Thursday, August 31, 2006

Real Estate SEO Primer (Part 1)


A good chunk of my day job is to try to keep our sales staff busy by generating enquiries through our website. When you get it right it can be a) a great source of low cost leads and b) a great source of smug pride. When you get it right that is.

So how do you get it right? I'm still not 100% sure to be honest but for those of you, like me, with an ever-hungry real estate company to feed I will discuss the steps I have taken to achieve above average websites in a competitive space. Apologies if some of this stuff is ovious.

Its a big ass topic so I will split it into as many posts as it needs/I can be arsed to write, stuff like:

  • Content
  • Site structure
  • Page design and conversion
  • Links
  • Sources of traffic
  • Paying vs organic
  • Tracking (Metrics)
  • Homework
  • Naughty tricks
Plus anything else I can think of. So where do we start?

Content

There are essentially 2 types of factors that can determine how well you fare in the search engines, these are referred to as on page factors and off page factors. Your pages' content, unsurprisingly, comes under on page factors. Content is king is a bit of a cliche in the SEO world, but like most cliches, it holds true.
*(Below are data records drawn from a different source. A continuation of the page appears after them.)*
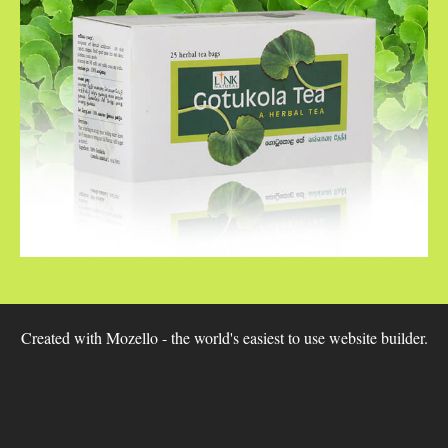
Created with
Mozello
- the world's easiest to use website builder.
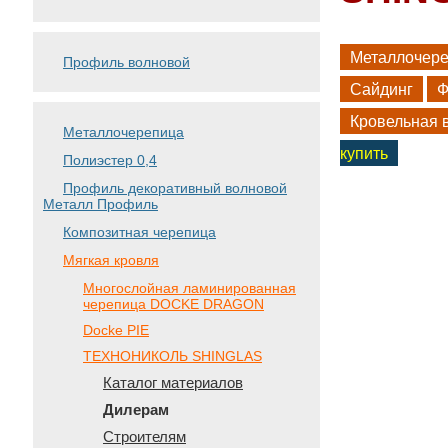
Металлочер
Профиль волновой
Сайдинг
Ф
Кровельная 
Металлочерепица
купить
Полиэстер 0,4
Профиль декоративный волновой
Металл Профиль
Композитная черепица
Мягкая кровля
Многослойная ламинированная
черепица DOCKE DRAGON
Docke PIE
ТЕХНОНИКОЛЬ SHINGLAS
Каталог материалов
Дилерам
Строителям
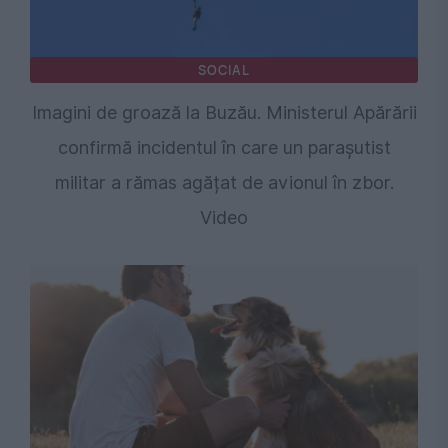
SOCIAL
Imagini de groază la Buzău. Ministerul Apărării
confirmă incidentul în care un parașutist
militar a rămas agățat de avionul în zbor.
Video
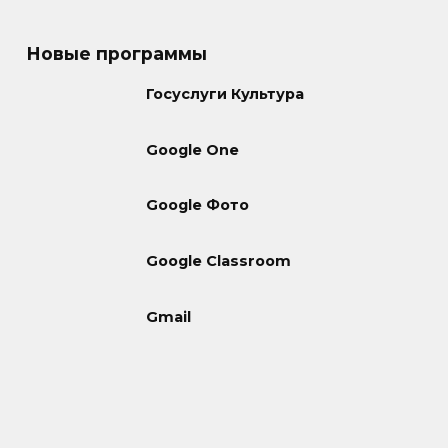
Новые программы
Госуслуги Культура
Google One
Google Фото
Google Classroom
Gmail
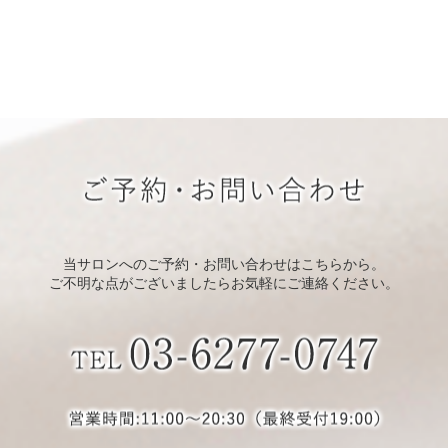
当サロンへのご予約・お問い合わせはこちらから。
ご不明な点がございましたらお気軽にご連絡ください。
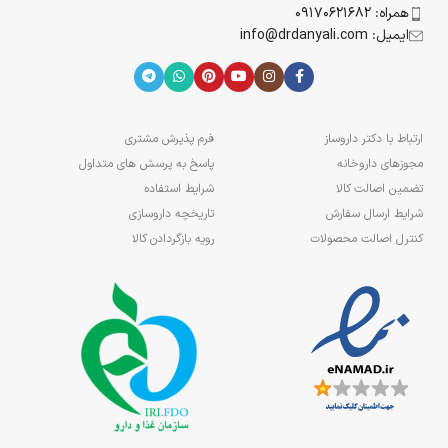
همراه: 09170621682
ایمیل: info@drdanyali.com
ارتباط با دکتر داروساز
فرم پذیرش مشتری
مجوزهای داروخانه
پاسخ به پرسش های متداول
تضمین اصالت کالا
شرایط استفاده
شرایط ارسال سفارش
تاریخچه داروسازی
کنترل اصالت محصولات
رویه بازگردادن کالا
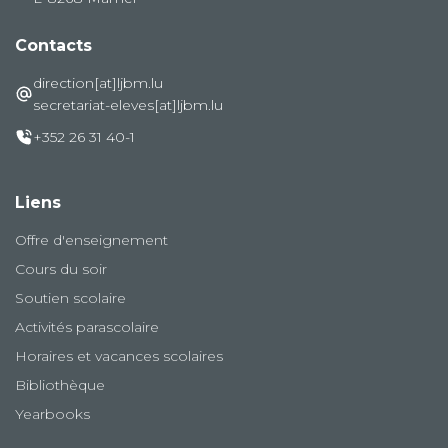
Contacts
direction[at]ljbm.lu
secretariat-eleves[at]ljbm.lu
+352 26 31 40-1
Liens
Offre d'enseignement
Cours du soir
Soutien scolaire
Activités parascolaire
Horaires et vacances scolaires
Bibliothèque
Yearbooks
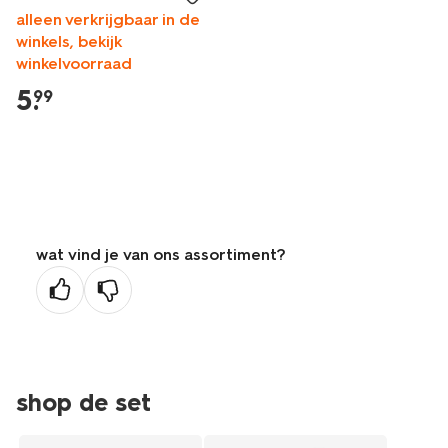
alleen verkrijgbaar in de
winkels, bekijk
winkelvoorraad
5
.
99
wat vind je van ons assortiment?
shop de set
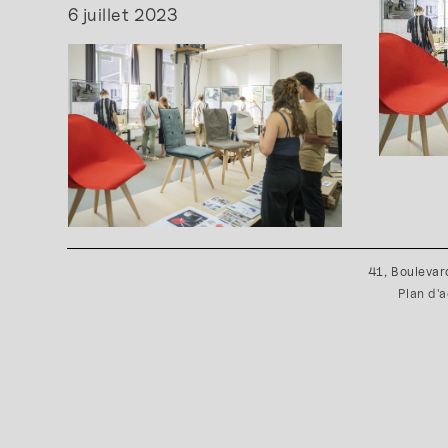
6 juillet 2023
41, Boulevar
Plan d'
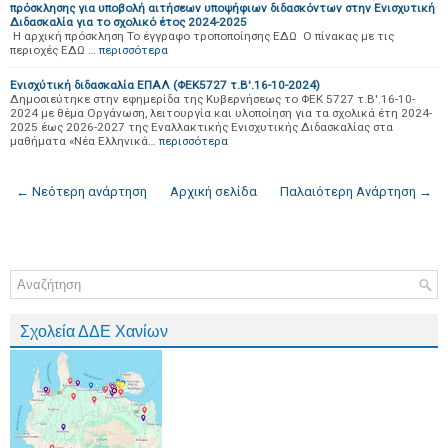
πρόσκλησης για υποβολή αιτήσεων υποψήφιων διδασκόντων στην Ενισχυτική
Διδασκαλία για το σχολικό έτος 2024-2025
Η αρχική πρόσκληση Το έγγραφο τροποποίησης ΕΔΩ Ο πίνακας με τις
περιοχές ΕΔΩ …
περισσότερα
Ενισχύτική διδασκαλία ΕΠΑΛ (ΦΕΚ5727 τ.Β'.16-10-2024)
Δημοσιεύτηκε στην εφημερίδα της Κυβερνήσεως το ΦΕΚ 5727 τ.Β'.16-10-
2024 με θέμα Οργάνωση, λειτουργία και υλοποίηση για τα σχολικά έτη 2024-
2025 έως 2026-2027 της Εναλλακτικής Ενισχυτικής Διδασκαλίας στα
μαθήματα «Νέα Ελληνικά…
περισσότερα
← Νεότερη ανάρτηση
Αρχική σελίδα
Παλαιότερη Ανάρτηση →
Σχολεία ΔΔΕ Χανίων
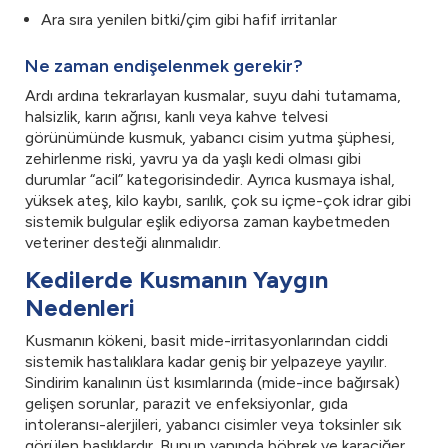
Ara sıra yenilen bitki/çim gibi hafif irritanlar
Ne zaman endişelenmek gerekir?
Ardı ardına tekrarlayan kusmalar, suyu dahi tutamama,
halsizlik, karın ağrısı, kanlı veya kahve telvesi
görünümünde kusmuk, yabancı cisim yutma şüphesi,
zehirlenme riski, yavru ya da yaşlı kedi olması gibi
durumlar “acil” kategorisindedir. Ayrıca kusmaya ishal,
yüksek ateş, kilo kaybı, sarılık, çok su içme-çok idrar gibi
sistemik bulgular eşlik ediyorsa zaman kaybetmeden
veteriner desteği alınmalıdır.
Kedilerde Kusmanın Yaygın
Nedenleri
Kusmanın kökeni, basit mide-irritasyonlarından ciddi
sistemik hastalıklara kadar geniş bir yelpazeye yayılır.
Sindirim kanalının üst kısımlarında (mide-ince bağırsak)
gelişen sorunlar, parazit ve enfeksiyonlar, gıda
intoleransı-alerjileri, yabancı cisimler veya toksinler sık
görülen başlıklardır. Bunun yanında böbrek ve karaciğer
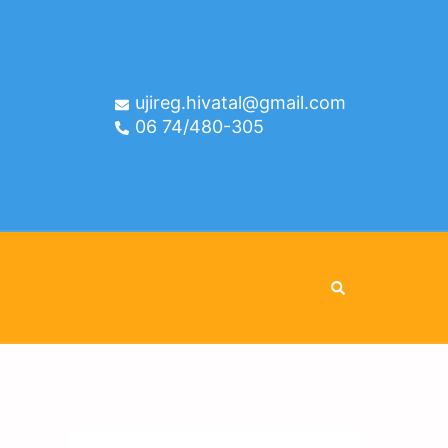
ujireg.hivatal@gmail.com
06 74/480-305
Search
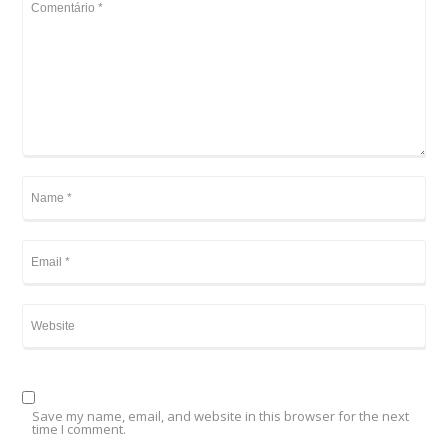
Save my name, email, and website in this browser for the next
time I comment.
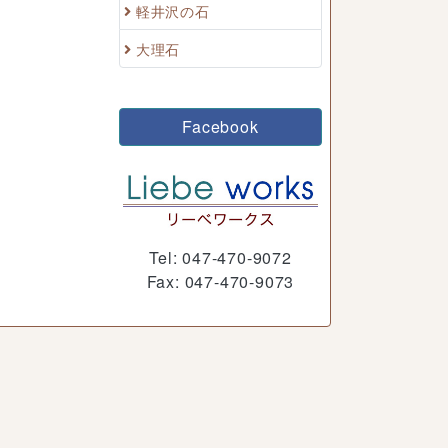
軽井沢の石
大理石
Facebook
Tel: 047-470-9072
Fax: 047-470-9073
What does that mean for an estate agent? It means your portfolio. The tens, hundreds or thousands of properties that your company lists are the meat and two veg of your content. Get them all listed on your site. If your portfolio is of any considerable size, and you haven't done so already, look at using a database to store the listings which then provides the content for your site. This is a whole other topic so I am not going to get bogged down here in database and programming talk.
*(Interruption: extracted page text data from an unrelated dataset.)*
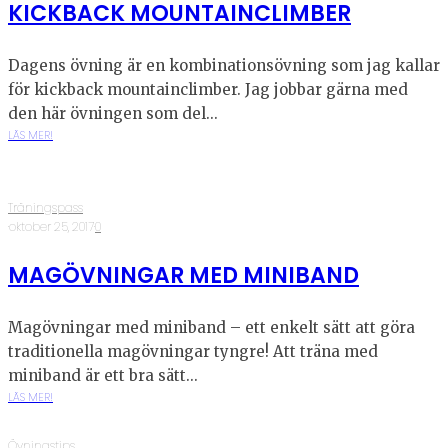
KICKBACK MOUNTAINCLIMBER
Dagens övning är en kombinationsövning som jag kallar
för kickback mountainclimber. Jag jobbar gärna med
den här övningen som del...
LÄS MER!
Träningspass
·
oktober 25, 2017
·
0
MAGÖVNINGAR MED MINIBAND
Magövningar med miniband – ett enkelt sätt att göra
traditionella magövningar tyngre! Att träna med
miniband är ett bra sätt...
LÄS MER!
Övningstips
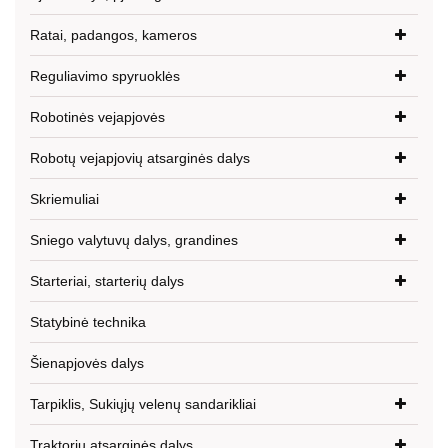
Ratai, padangos, kameros
Reguliavimo spyruoklės
Robotinės vejapjovės
Robotų vejapjovių atsarginės dalys
Skriemuliai
Sniego valytuvų dalys, grandines
Starteriai, starterių dalys
Statybinė technika
Šienapjovės dalys
Tarpiklis, Sukiųjų velenų sandarikliai
Traktorių atsarginės dalys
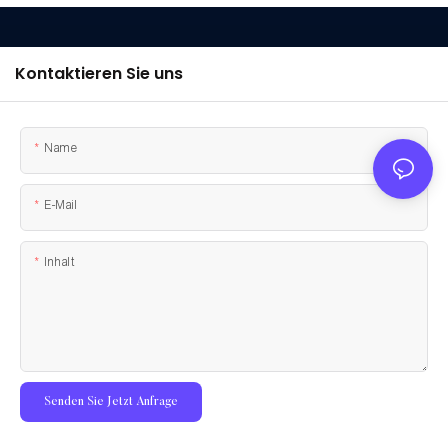
Kontaktieren Sie uns
Name
E-Mail
Inhalt
Senden Sie Jetzt Anfrage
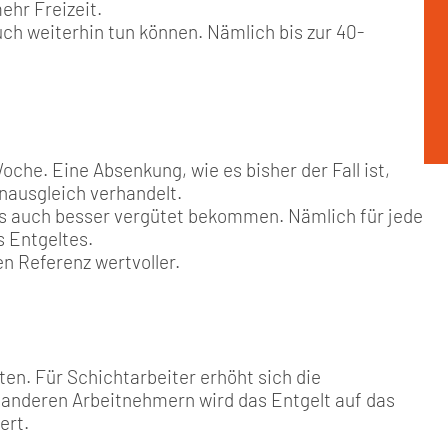
ehr Freizeit.
uch weiterhin tun können. Nämlich bis zur 40-
oche. Eine Absenkung, wie es bisher der Fall ist,
hnausgleich verhandelt.
eses auch besser vergütet bekommen. Nämlich für jede
 Entgeltes.
n Referenz wertvoller.
en. Für Schichtarbeiter erhöht sich die
n anderen Arbeitnehmern wird das Entgelt auf das
ert.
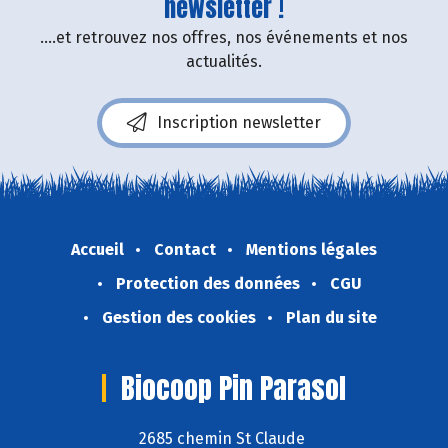
newsletter !
....et retrouvez nos offres, nos événements et nos
actualités.
Inscription newsletter
Accueil
Contact
Mentions légales
Protection des données
CGU
Gestion des cookies
Plan du site
Biocoop Pin Parasol
2685 chemin St Claude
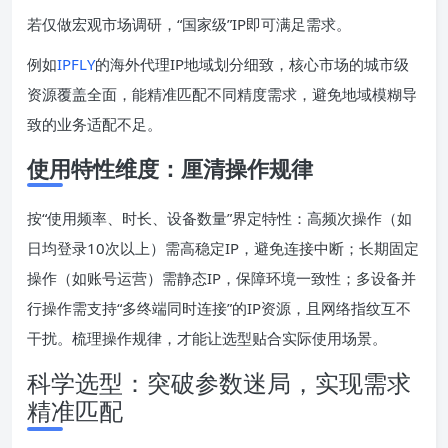
若仅做宏观市场调研，“国家级”IP即可满足需求。
例如
IPFLY
的海外代理IP地域划分细致，核心市场的城市级
资源覆盖全面，能精准匹配不同精度需求，避免地域模糊导
致的业务适配不足。
使用特性维度：厘清操作规律
按“使用频率、时长、设备数量”界定特性：高频次操作（如
日均登录10次以上）需高稳定IP，避免连接中断；长期固定
操作（如账号运营）需静态IP，保障环境一致性；多设备并
行操作需支持“多终端同时连接”的IP资源，且网络指纹互不
干扰。梳理操作规律，才能让选型贴合实际使用场景。
科学选型：突破参数迷局，实现需求
精准匹配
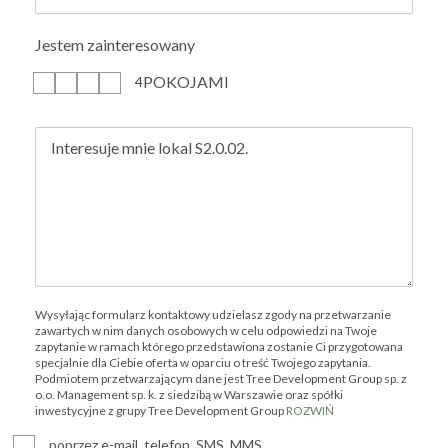
Jestem zainteresowany
POKOJAMI
1
2
3
4
Wysyłając formularz kontaktowy udzielasz zgody na przetwarzanie
zawartych w nim danych osobowych w celu odpowiedzi na Twoje
zapytanie w ramach którego przedstawiona zostanie Ci przygotowana
specjalnie dla Ciebie oferta w oparciu o treść Twojego zapytania.
Podmiotem przetwarzającym dane jest Tree Development Group sp. z
o.o. Management sp. k. z siedzibą w Warszawie oraz spółki
inwestycyjne z grupy Tree Development Group
ROZWIŃ
poprzez e-mail, telefon, SMS, MMS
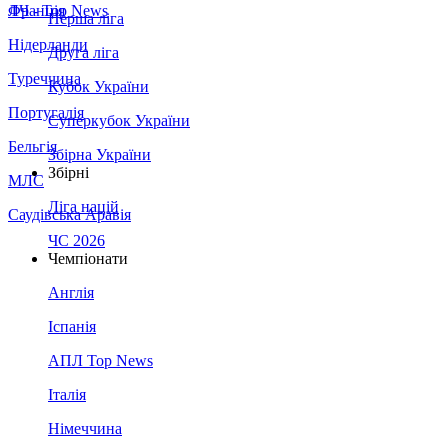
Франція
ЛЧ - Top News
Перша ліга
Нідерланди
Друга ліга
Туреччина
Кубок України
Португалія
Суперкубок України
Бельгія
Збірна України
Збірні
МЛС
Ліга націй
Саудівська Аравія
ЧС 2026
Чемпіонати
Англія
Іспанія
АПЛ Top News
Італія
Німеччина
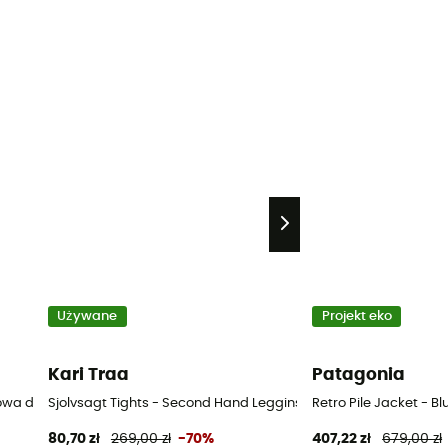
Używane
Projekt eko
Kari Traa
Patagonia
arowa damska
Sjolvsagt Tights - Second Hand Legginsy do biegania damskie
Retro Pile Jacket - 
80,70 zł
269,00 zł
-70%
407,22 zł
679,00 zł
So you have all your properties listed? Yes, good. Now look at an individual property page. Your page should contain:

  • what the property is (eg apartment, villa, slaughterhouse, whatever)
  • where the property is (eg monaco, wigan, wherever)
These are the 2 most important information elements for an individual property, because they are generally the 2 elements (in one combination or another) that a potential client will type in a search engine (eg villas in marbella). Make sure these terms are prominent - place them in the title of your page. Place them in headline size fonts near the top of the page. Place them in the meta tags. Don't be tempted to take the piss however - the page must make sense, and keyword stuffing is something you want to avoid, otherwise the search engines will avoid you.

In addition you will need a decent dollop of real estate prose as a description. Place salient chunks of this into your description meta tag. Try to make sure each property description is unique. Search engines dislike duplicate content. They love fresh content, however, so make sure you update your listings regularly, removing the old, adding the new and updating price changes etc.
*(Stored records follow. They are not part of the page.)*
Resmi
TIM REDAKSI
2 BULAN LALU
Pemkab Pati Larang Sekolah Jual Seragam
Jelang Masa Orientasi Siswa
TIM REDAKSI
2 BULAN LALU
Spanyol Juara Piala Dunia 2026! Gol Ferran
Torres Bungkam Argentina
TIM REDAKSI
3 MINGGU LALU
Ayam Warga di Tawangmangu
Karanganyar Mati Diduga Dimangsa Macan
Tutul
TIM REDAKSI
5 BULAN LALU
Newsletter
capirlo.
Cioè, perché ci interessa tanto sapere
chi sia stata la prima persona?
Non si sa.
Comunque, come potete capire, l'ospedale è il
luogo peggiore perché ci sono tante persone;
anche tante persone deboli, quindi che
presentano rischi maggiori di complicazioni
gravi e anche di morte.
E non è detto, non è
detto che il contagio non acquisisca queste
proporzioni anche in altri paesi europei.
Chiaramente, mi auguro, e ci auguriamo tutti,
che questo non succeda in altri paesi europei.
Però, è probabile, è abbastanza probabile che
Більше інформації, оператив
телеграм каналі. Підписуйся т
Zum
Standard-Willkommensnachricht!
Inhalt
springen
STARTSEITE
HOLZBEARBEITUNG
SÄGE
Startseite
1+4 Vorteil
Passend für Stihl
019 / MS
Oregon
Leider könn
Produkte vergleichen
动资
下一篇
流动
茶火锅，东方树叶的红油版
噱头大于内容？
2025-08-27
Finally, make sure all your individual property pages are accessible via the link structure on your site. If you cannot navigate to all your properties via an ordinary link (not through a search form) then neither can the search engines. You can create a sitemap to to acheive this. Google has a sitemap centre to assist webmasters who want to ensure their sites get spidered fully.

Right, thats enough for now. Tonight's homework - read Yahoo's webmaster guidelines. There will be a test.